George Washington opened his farewell address in 1796 inviting the people to elect a new executive to his "important trust:"

The period for a new election of a citizen to administer the executive government of the United States being not far distant, and the time actually arrived when your thoughts must be employed in designating the person who is to be clothed with that important trust

=== The Constitution ===

A Public Trust is the term used when referring to elected officials in the United States Constitution, to differentiate them from civil officers. For example, the No Religious Test clause of Article VI includes both civil officers (commissioned either by the President
 or the Constitution) and elected officials directly:
...but no religious test shall ever be required as a qualification to any office or public trust under the United States.

Founding Father Thomas Jefferson is popularly cited for his statement in a letter to Baron von Humboldt:

When a man assumes a public trust, he should consider himself as public property.

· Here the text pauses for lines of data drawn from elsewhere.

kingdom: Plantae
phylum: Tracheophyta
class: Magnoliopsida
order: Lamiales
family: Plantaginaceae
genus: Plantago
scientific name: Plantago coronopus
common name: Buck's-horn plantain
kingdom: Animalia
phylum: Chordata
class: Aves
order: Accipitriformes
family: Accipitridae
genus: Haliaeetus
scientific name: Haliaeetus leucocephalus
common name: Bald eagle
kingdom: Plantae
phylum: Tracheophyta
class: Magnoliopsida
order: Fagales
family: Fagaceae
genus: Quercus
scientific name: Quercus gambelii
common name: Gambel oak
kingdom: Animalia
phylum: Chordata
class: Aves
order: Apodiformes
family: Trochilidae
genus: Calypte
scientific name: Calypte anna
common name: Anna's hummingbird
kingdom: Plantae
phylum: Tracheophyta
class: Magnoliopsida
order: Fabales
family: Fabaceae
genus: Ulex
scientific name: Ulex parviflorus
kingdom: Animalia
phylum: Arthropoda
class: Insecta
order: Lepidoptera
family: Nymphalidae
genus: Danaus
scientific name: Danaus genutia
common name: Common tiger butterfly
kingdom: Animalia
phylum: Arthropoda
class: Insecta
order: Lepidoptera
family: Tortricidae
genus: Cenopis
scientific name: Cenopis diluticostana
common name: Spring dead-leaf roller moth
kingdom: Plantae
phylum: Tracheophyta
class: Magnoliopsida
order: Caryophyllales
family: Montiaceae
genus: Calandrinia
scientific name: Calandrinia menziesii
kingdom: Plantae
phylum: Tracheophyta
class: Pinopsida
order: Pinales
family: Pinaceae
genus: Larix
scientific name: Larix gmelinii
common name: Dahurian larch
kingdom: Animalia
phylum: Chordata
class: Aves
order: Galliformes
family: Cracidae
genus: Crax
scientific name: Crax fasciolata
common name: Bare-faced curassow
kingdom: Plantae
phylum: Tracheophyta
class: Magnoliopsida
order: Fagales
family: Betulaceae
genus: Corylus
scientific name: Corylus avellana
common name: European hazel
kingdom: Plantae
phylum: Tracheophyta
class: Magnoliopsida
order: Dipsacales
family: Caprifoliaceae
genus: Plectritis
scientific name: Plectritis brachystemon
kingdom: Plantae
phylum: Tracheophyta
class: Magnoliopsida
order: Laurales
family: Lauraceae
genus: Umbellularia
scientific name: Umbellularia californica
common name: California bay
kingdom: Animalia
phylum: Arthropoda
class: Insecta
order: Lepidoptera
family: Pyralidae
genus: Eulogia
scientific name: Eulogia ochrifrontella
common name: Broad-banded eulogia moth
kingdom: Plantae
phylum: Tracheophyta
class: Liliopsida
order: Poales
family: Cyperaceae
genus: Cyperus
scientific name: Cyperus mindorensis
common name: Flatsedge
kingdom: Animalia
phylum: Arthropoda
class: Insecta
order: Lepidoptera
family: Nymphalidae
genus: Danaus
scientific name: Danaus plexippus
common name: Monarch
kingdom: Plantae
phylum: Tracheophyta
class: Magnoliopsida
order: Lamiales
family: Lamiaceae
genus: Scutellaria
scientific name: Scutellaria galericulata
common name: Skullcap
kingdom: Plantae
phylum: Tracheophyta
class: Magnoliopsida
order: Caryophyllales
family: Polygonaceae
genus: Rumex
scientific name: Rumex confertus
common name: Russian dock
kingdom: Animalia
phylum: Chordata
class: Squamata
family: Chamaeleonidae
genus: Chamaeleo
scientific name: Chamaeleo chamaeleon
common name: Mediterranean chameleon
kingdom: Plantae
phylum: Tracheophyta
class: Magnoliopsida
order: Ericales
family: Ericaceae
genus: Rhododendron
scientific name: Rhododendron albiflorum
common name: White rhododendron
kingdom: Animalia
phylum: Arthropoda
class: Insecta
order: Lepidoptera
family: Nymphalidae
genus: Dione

Public trust is different from an office of trust, which is an officer. The descriptive term public is referring to public ownership of the trust.

In 1892 the United States Supreme Court found in Illinois Central Railroad Co. v. Illinois that states have public ownership of all submerged land in navigable waters, determining that states manage these lands in trust for the citizens and that no state legislature can abdicate its authority as the trustee of these resources. This added natural resources to the concept of public trust. Certain cultural resources were later also added as a public trust.

==Use in the Philippines==

In the Philippines, "betrayal of public trust" is one of the impeachable offenses. In Francisco, Jr. vs. Nagmamalasakit na mga Manananggol ng mga Manggagawang Pilipino, Inc., the Supreme Court of the Philippines ruled that the definition of "betrayal of public trust" is "a non-justiciable political question which is beyond the scope of its judicial power" under the Constitution. It did not prescribe which branch of government has the power to define it, but implies that Congress, which handles impeachment cases, has the power to do so.